EXTRAIT DU DOCUMENT |
==========

La temporalité ludique et l’influence du jeu sur les partis pris formels de narration

Natalia Leclerc
Le jeu, et en particulier le jeu de hasard, voit depuis deux siècles son importance grandir en littérature, où il est le reflet d’une cosmologie, de la conception du futur et du risque. Ainsi, il est presque absent de la littérature antique : bien que grands joueurs, les mathématiciens de l’Antiquité ne peuvent concevoir les calculs des probabilités en raison de leur vision du futur et de la contingence. Le jeu apparaît comme thème dans les textes médiévaux, où il a surtout une fin morale, car il est synonyme de vice. Il s’impose de façon plus nette après Pascal et l’élaboration des calculs de probabilités, et réalise une véritable mutation au XIXe siècle, alors que le hasard et le risque subissent une évolution majeure dans leur conceptualisation : dès lors que l’on considère que Dieu est mort, il cède entre autres la place à l’aléatoire. À partir de cette époque, le jeu n’est plus représenté en littérature comme un simple divertissement, une activité ; il devient un acte à part entière, un défi adressé à une Providence devenue sourde.

==========

DONNÉES ENREGISTRÉES |

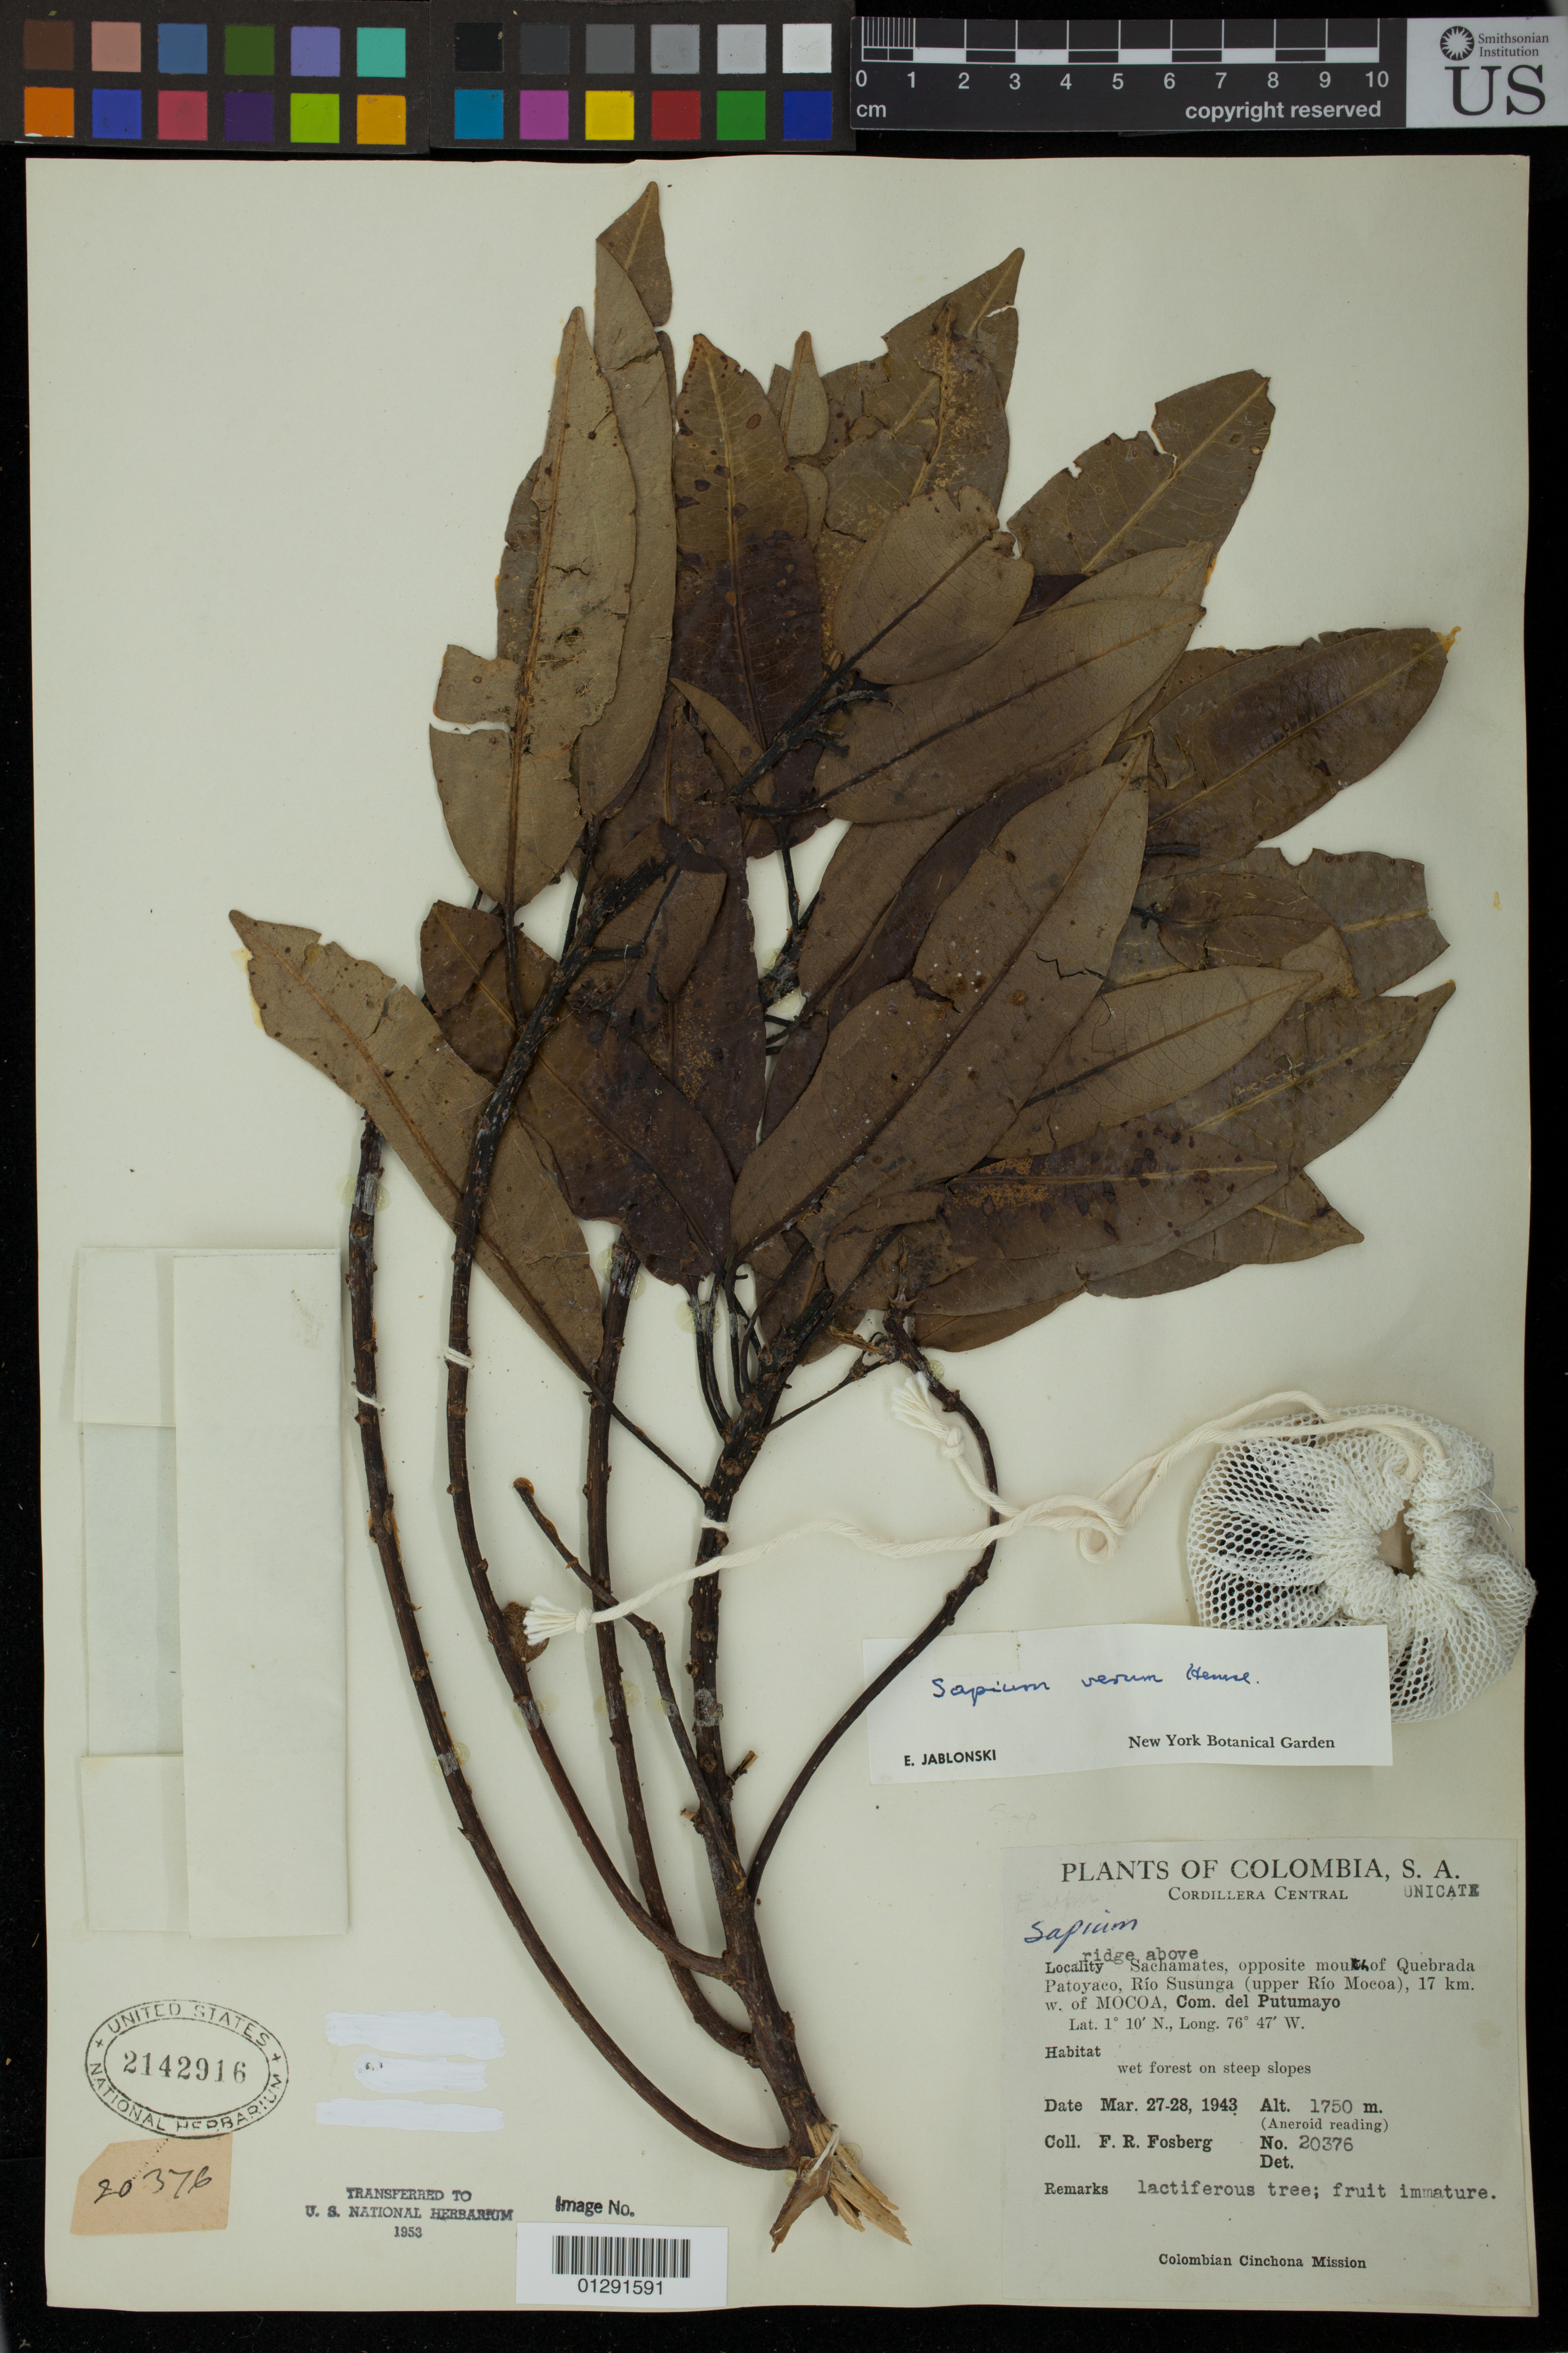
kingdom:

==========

TRAVAIL DEMANDÉ |
Répondez à ces questions sur l'extrait consacré au jeu en littérature :
(a) Qu'est-ce qui empêchait les mathématiciens de l'Antiquité de concevoir les calculs des probabilités ?
(b) Quelle fin le jeu a-t-il surtout dans les textes médiévaux ?
(c) À partir du XIXe siècle, à qui le jeu adresse-t-il un défi ?
Le matériel n'a aucun lien avec l'extrait.

RÉPONSE RÉDIGÉE |
(a) Leur vision du futur et de la contingence.
(b) Une fin morale, car il est synonyme de vice.
(c) À une Providence devenue sourde.